EXERCISE PROMPT> Set down each of the records below exactly as it reads. No pictures go into the copy.

INPUT RECORDS>
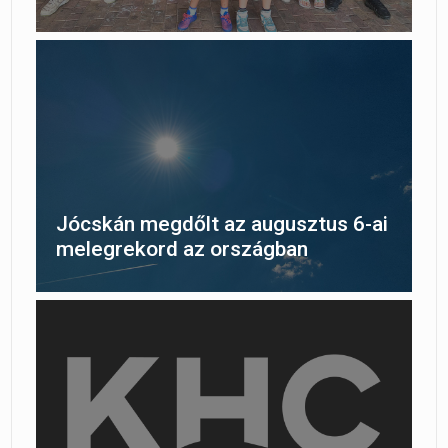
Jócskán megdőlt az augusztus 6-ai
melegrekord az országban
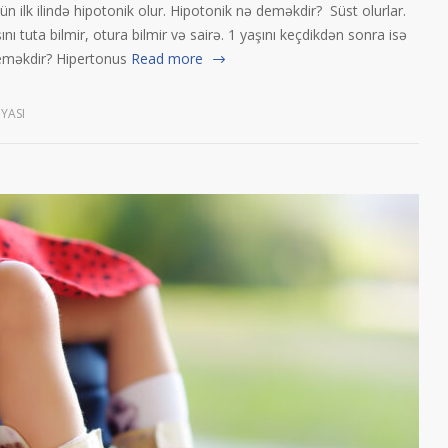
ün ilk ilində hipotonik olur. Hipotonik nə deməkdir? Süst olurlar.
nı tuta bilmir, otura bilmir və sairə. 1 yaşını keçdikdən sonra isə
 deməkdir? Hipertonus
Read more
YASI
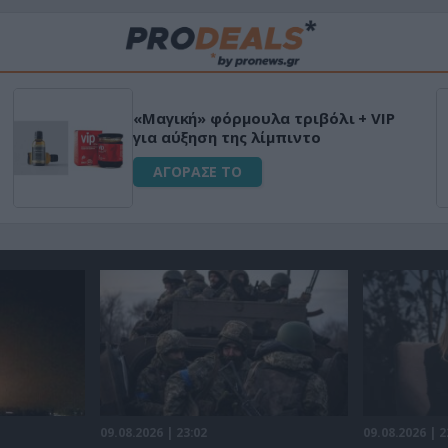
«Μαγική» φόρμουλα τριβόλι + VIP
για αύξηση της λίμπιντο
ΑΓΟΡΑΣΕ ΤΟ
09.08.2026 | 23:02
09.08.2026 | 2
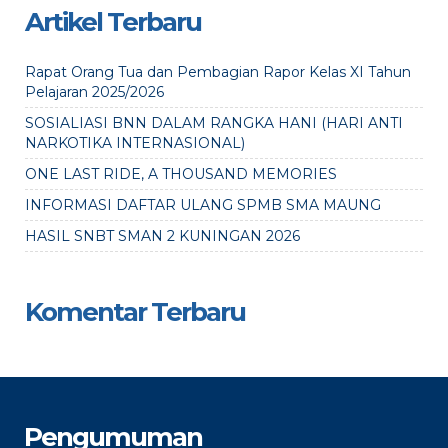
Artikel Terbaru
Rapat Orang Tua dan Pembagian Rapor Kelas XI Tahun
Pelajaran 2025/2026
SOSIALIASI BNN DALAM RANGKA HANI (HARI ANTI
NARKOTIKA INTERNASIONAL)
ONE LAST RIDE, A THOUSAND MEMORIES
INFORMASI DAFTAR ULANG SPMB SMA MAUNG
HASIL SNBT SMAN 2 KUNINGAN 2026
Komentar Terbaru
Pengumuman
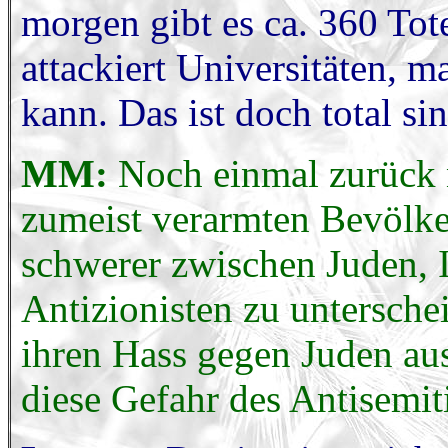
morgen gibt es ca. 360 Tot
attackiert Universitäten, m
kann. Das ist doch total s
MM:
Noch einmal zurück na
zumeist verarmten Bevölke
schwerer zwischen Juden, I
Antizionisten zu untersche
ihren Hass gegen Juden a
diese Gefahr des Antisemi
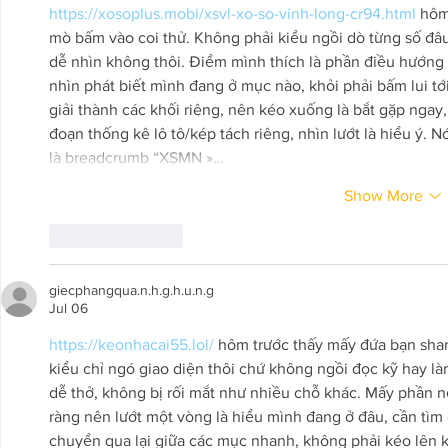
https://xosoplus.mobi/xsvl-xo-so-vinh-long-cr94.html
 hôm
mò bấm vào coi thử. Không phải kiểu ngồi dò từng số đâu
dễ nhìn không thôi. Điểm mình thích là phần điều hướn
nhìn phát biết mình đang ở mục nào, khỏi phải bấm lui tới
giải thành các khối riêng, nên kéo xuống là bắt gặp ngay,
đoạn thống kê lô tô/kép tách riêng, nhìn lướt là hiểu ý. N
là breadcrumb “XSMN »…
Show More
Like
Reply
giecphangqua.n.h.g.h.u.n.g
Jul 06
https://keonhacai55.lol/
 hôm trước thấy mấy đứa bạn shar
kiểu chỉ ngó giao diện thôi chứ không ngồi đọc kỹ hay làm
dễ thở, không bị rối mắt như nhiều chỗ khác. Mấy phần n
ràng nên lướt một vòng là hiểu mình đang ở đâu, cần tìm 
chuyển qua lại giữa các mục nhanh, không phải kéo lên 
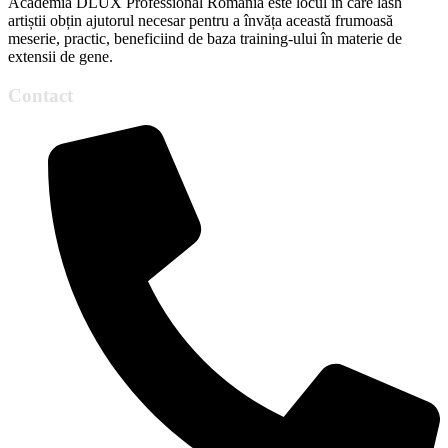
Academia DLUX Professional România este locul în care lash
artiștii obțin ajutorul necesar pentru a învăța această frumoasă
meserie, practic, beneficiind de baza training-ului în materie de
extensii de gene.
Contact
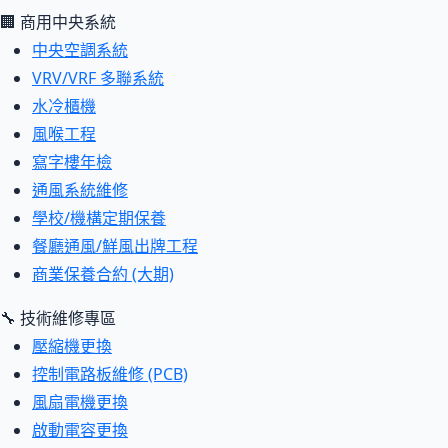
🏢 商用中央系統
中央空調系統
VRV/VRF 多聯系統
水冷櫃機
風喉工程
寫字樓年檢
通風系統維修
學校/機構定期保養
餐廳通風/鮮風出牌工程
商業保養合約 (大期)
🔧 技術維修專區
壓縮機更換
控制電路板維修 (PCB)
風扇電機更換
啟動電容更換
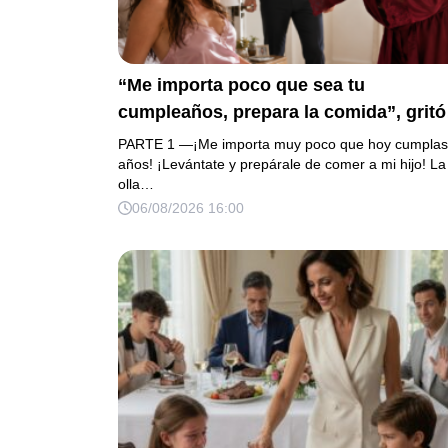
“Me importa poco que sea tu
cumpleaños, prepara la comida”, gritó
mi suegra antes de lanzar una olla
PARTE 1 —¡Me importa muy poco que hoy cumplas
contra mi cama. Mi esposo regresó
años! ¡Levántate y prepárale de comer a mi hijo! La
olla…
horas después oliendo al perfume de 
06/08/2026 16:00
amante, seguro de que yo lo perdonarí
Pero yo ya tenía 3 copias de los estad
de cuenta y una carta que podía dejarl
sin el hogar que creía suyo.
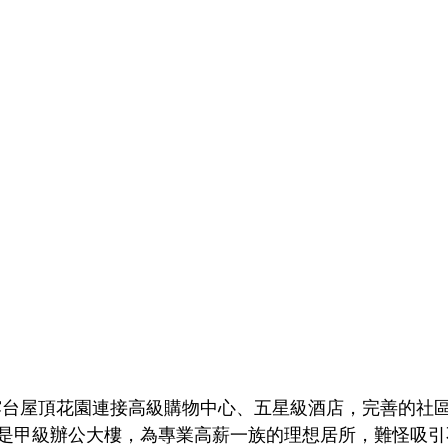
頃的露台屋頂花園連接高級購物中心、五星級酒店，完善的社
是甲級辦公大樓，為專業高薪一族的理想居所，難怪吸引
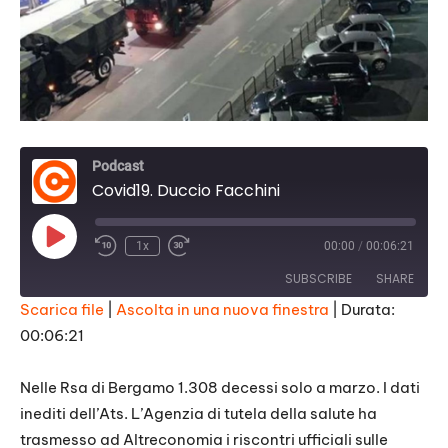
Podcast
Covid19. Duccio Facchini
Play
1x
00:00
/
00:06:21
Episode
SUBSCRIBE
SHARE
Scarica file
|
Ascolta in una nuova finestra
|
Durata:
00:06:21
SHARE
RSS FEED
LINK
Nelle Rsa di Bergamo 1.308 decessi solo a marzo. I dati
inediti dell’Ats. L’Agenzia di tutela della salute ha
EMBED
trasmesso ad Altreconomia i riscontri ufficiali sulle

OUTPUT>
Jócskán megdőlt az augusztus 6-ai
melegrekord az országban
ün ilk ilində hipotonik olur. Hipotonik nə deməkdir? Süst olurlar.
nı tuta bilmir, otura bilmir və sairə. 1 yaşını keçdikdən sonra isə
 deməkdir? Hipertonus
Read more
YASI
«Μαγική» φόρμουλα τριβόλι + VIP
για αύξηση της λίμπιντο
ΑΓΟΡΑΣΕ ΤΟ
09.08.2026 | 23:02
09.08.2026 | 2
Artikel Terbaru
Rapat Orang Tua dan Pembagian Rapor Kelas XI Tahun
Pelajaran 2025/2026
SOSIALIASI BNN DALAM RANGKA HANI (HARI ANTI
NARKOTIKA INTERNASIONAL)
ONE LAST RIDE, A THOUSAND MEMORIES
INFORMASI DAFTAR ULANG SPMB SMA MAUNG
HASIL SNBT SMAN 2 KUNINGAN 2026
Komentar Terbaru
Pengumuman
morgen gibt es ca. 360 Tot
attackiert Universitäten, m
kann. Das ist doch total s
MM:
Noch einmal zurück na
zumeist verarmten Bevölke
schwerer zwischen Juden, I
Antizionisten zu untersche
ihren Hass gegen Juden a
diese Gefahr des Antisemi
https://xosoplus.mobi/xsvl-xo-so-vinh-long-cr94.html
 hôm
mò bấm vào coi thử. Không phải kiểu ngồi dò từng số đâu
dễ nhìn không thôi. Điểm mình thích là phần điều hướn
nhìn phát biết mình đang ở mục nào, khỏi phải bấm lui tới
giải thành các khối riêng, nên kéo xuống là bắt gặp ngay,
đoạn thống kê lô tô/kép tách riêng, nhìn lướt là hiểu ý. N
là breadcrumb “XSMN »…
Show More
Like
Reply
giecphangqua.n.h.g.h.u.n.g
Jul 06
https://keonhacai55.lol/
 hôm trước thấy mấy đứa bạn shar
kiểu chỉ ngó giao diện thôi chứ không ngồi đọc kỹ hay làm
dễ thở, không bị rối mắt như nhiều chỗ khác. Mấy phần n
ràng nên lướt một vòng là hiểu mình đang ở đâu, cần tìm 
chuyển qua lại giữa các mục nhanh, không phải kéo lên 
Academia DLUX Professional România este locul în care lash
artiștii obțin ajutorul necesar pentru a învăța această frumoasă
meserie, practic, beneficiind de baza training-ului în materie de
extensii de gene.
Contact
🏢 商用中央系統
中央空調系統
VRV/VRF 多聯系統
水冷櫃機
風喉工程
寫字樓年檢
通風系統維修
學校/機構定期保養
餐廳通風/鮮風出牌工程
商業保養合約 (大期)
🔧 技術維修專區
壓縮機更換
控制電路板維修 (PCB)
風扇電機更換
啟動電容更換
“Me importa poco que sea tu
cumpleaños, prepara la comida”, gritó
mi suegra antes de lanzar una olla
PARTE 1 —¡Me importa muy poco que hoy cumplas
contra mi cama. Mi esposo regresó
años! ¡Levántate y prepárale de comer a mi hijo! La
olla…
horas después oliendo al perfume de 
06/08/2026 16:00
amante, seguro de que yo lo perdonarí
Pero yo ya tenía 3 copias de los estad
de cuenta y una carta que podía dejarl
sin el hogar que creía suyo.
頃的露台屋頂花園連接高級購物中心、五星級酒店，完善的社
是甲級辦公大樓，為專業高薪一族的理想居所，難怪吸引
Podcast
Covid19. Duccio Facchini
Play
1x
00:00
/
00:06:21
Episode
SUBSCRIBE
SHARE
Scarica file
|
Ascolta in una nuova finestra
|
Durata:
00:06:21
SHARE
RSS FEED
LINK
Nelle Rsa di Bergamo 1.308 decessi solo a marzo. I dati
inediti dell’Ats. L’Agenzia di tutela della salute ha
EMBED
trasmesso ad Altreconomia i riscontri ufficiali sulle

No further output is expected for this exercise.